Creating Molecular models with integration for libraries like sklearn, pytorch, pytorch-geometric

MolecularSKLearn

CLASS: MolecularSKLearn(dataset,doa,model,eval=None,preprocess=None)

Class for creating and training a model provided by sklearn model (SVM,Random Forest, ...).
sklearn: https://scikit-learn.org/stable/

Parameters

  • dataset(MolecularDataset): Dataset for the training procedure. Must be created from jaqpotpy. Example: SmilesDataset (See more on Molecular_dataset docs).

  • doa(DOA): Domain of applicability function. Check doa docs for more.

  • model(Any):Sklearn model for training.

  • eval(Evaluator,optional): Evaluator for the model. See evaluator docs for more.

  • preprocess(Preprocesses, optional): Preprocessing function. See more on preprocesses docs.

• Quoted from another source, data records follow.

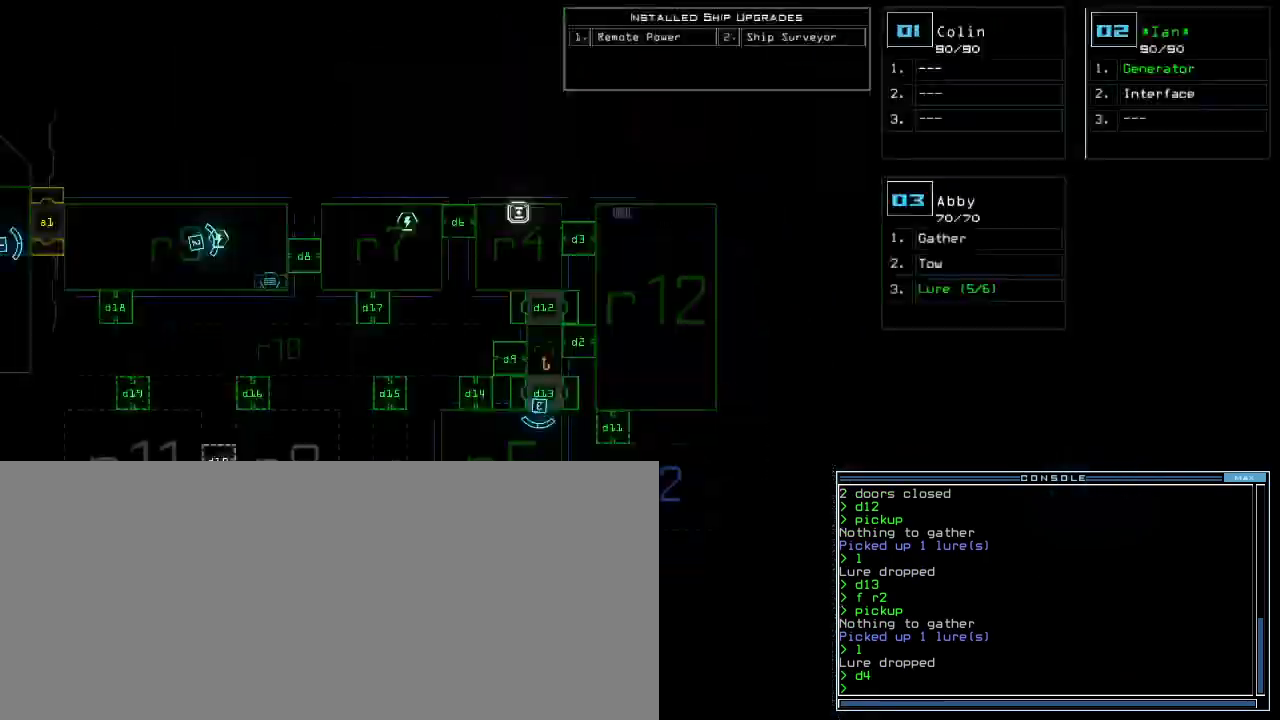
{"keys": [], "events": [[300, "space", "down"], [383, "space", "up"]]}
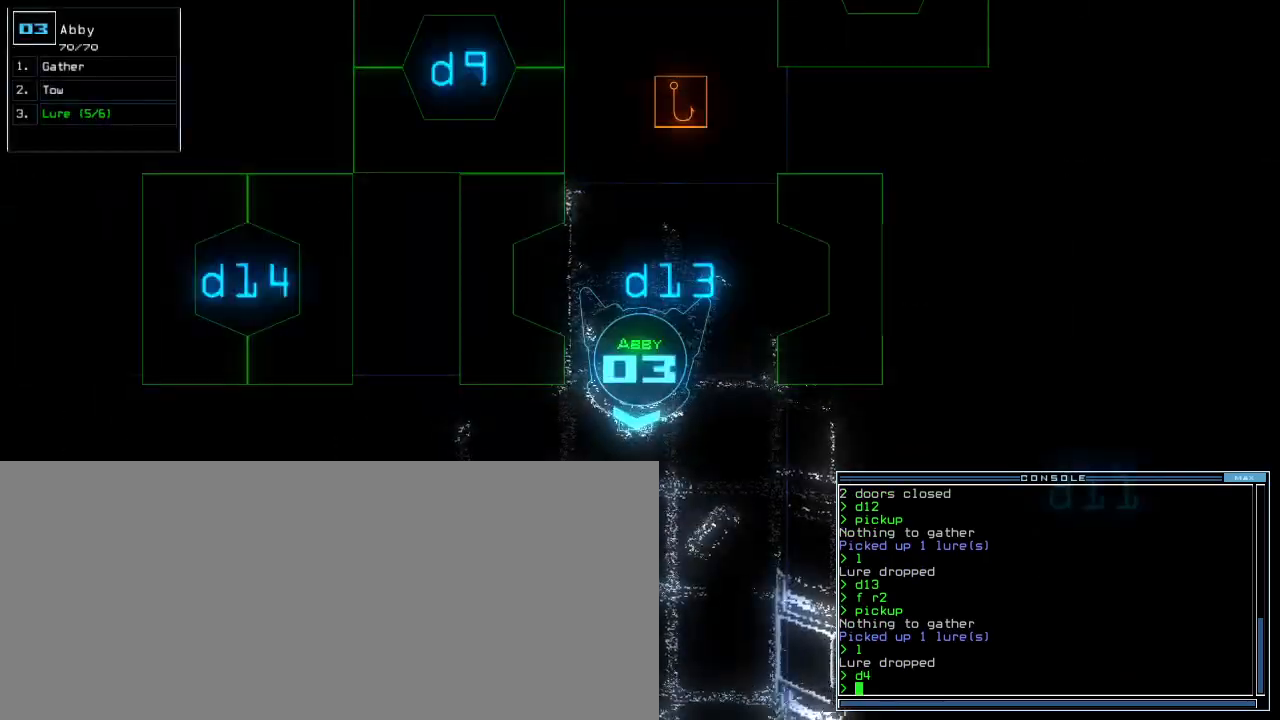
{"keys": [], "events": [[67, "c", "down"], [133, "c", "up"], [167, "c", "down"], [267, "c", "up"]]}
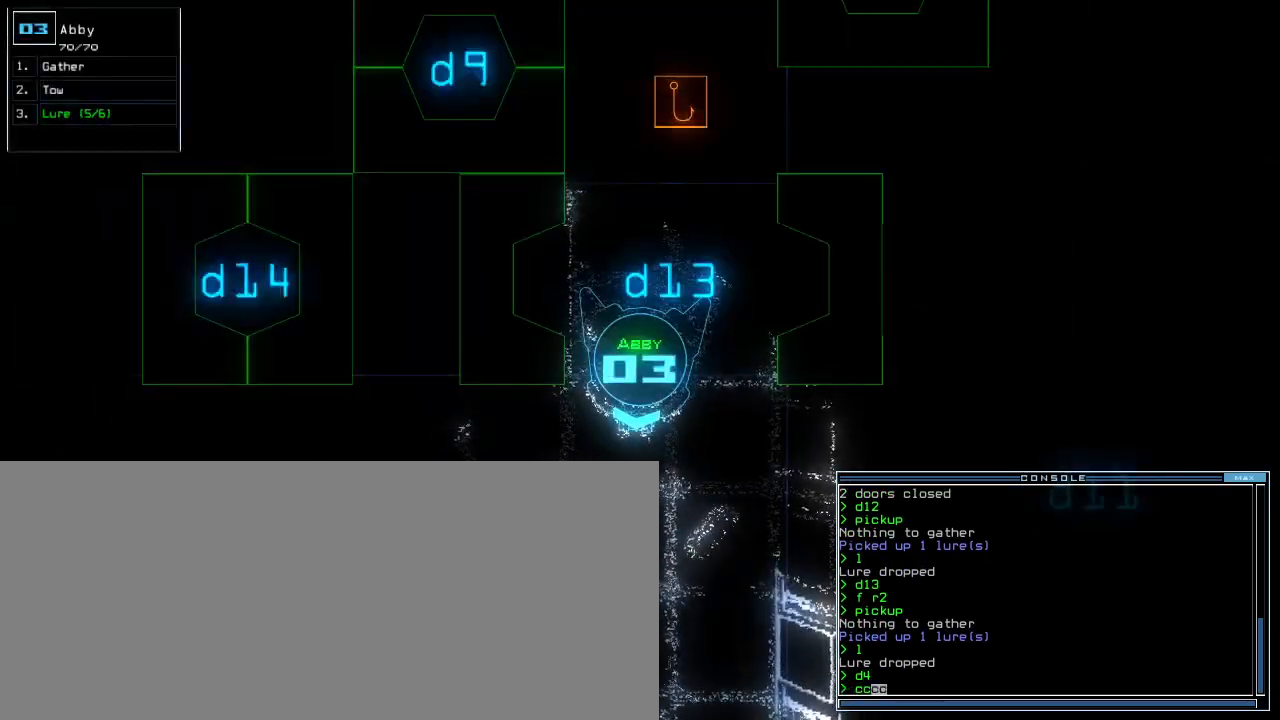
{"keys": [], "events": []}
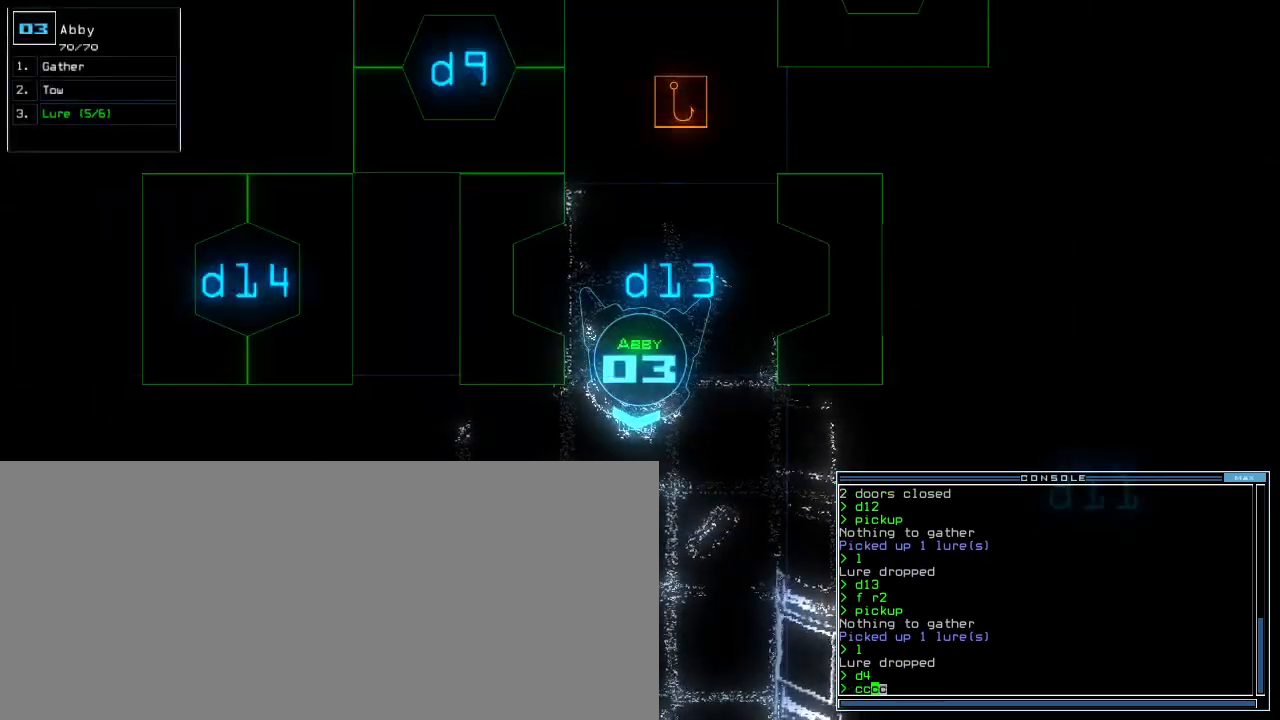
{"keys": ["down"], "events": [[67, "down", "down"]]}
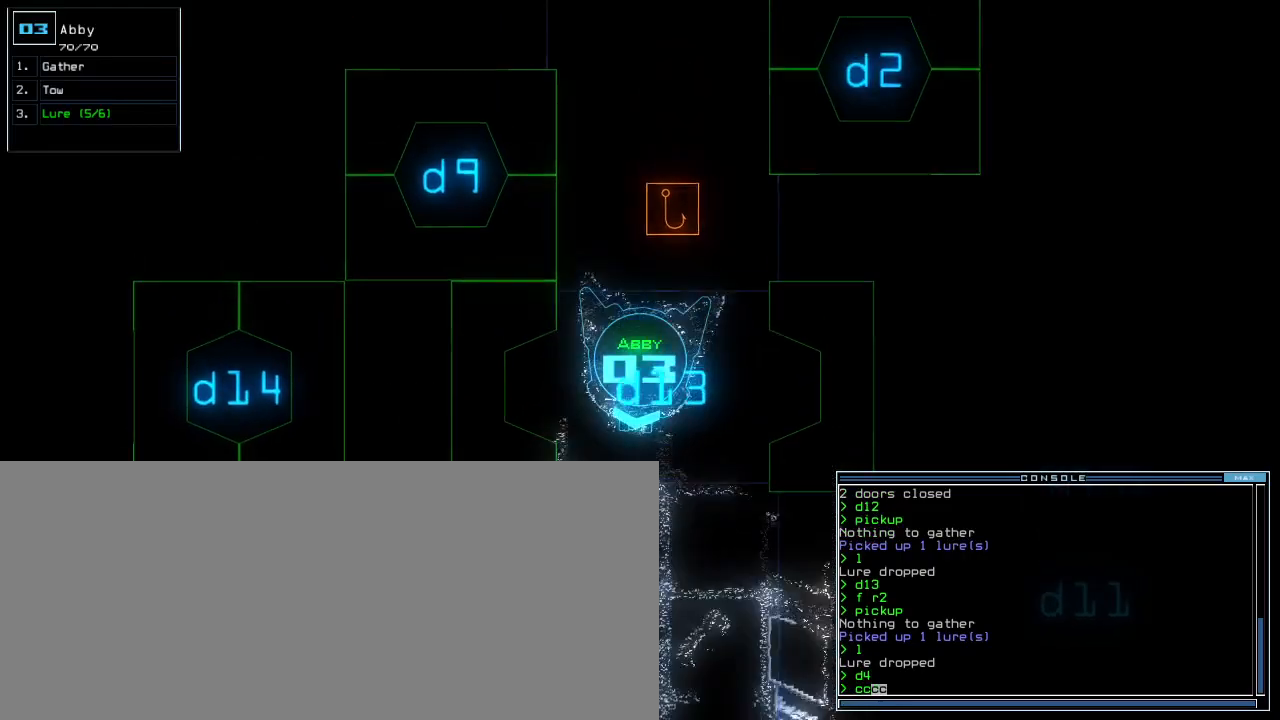
{"keys": ["6", "down"], "events": [[500, "6", "down"]]}
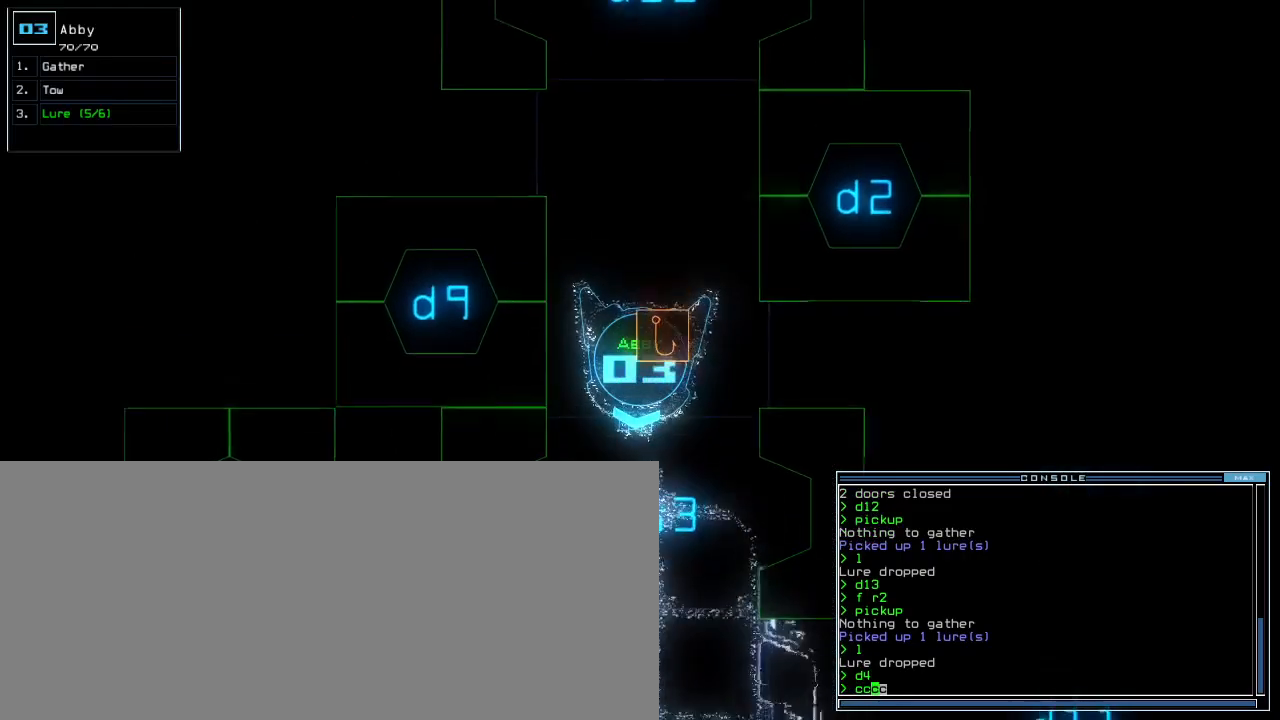
{"keys": []}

Defining arguments before training an SKlearn molecular model
from jaqpotpy.datasets import SmilesDataset
from jaqpotpy.doa.doa import Leverage
from jaqpotpy.models.evaluator import Evaluator
from jaqpotpy.descriptors.molecular import MACCSKeysFingerprint
from sklearn.metrics import accuracy_score, roc_auc_score

# Declare the Featurizer and the Evaluator's metrics
featurizer = TopologicalFingerprint()
val = Evaluator()
val.register_scoring_function('ACC', accuracy_score)
val.register_scoring_function('AUC', roc_auc_score)
# Create test dataset
train_dataset = SmilesDataset(smiles = [train_smiles], y = [train_y], featurizer = featurizer, task='classification')
jaq_train.create()
# Create validation dataset
validation_dataset = SmilesDataset(smiles = [validation_smiles], y = [validation_y], featurizer = featurizer, task='classification')
validation_dataset.create()
#Update the Evaluator's dataset
val.dataset = jaq_val

Now you can create an sklearn model with the above inputs and perform various actions.

from sklearn.neighbors import KNeighborsClassifier

knn = KNeighborsClassifier()
model = MolecularSKLearn(train_dataset,doa=Leverage(), model=knn, eval=val)
# Fit the model
trained = model.fit()
# Make a prediction on a smile
trained('Cc1cc(NS(=O)(=O)c2ccc(N)cc2)no1')
trained.prediction